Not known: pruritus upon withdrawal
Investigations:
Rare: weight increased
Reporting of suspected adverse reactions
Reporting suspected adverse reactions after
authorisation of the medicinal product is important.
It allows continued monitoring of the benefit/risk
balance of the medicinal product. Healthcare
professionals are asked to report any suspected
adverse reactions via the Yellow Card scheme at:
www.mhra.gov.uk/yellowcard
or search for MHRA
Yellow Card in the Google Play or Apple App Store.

------------------------------------------------

Filter the entries down to the lines with the word "suspected" in them, and copy those lines.

- SOLVED PROBLEM -
Reporting of suspected adverse reactions
Reporting suspected adverse reactions after
professionals are asked to report any suspected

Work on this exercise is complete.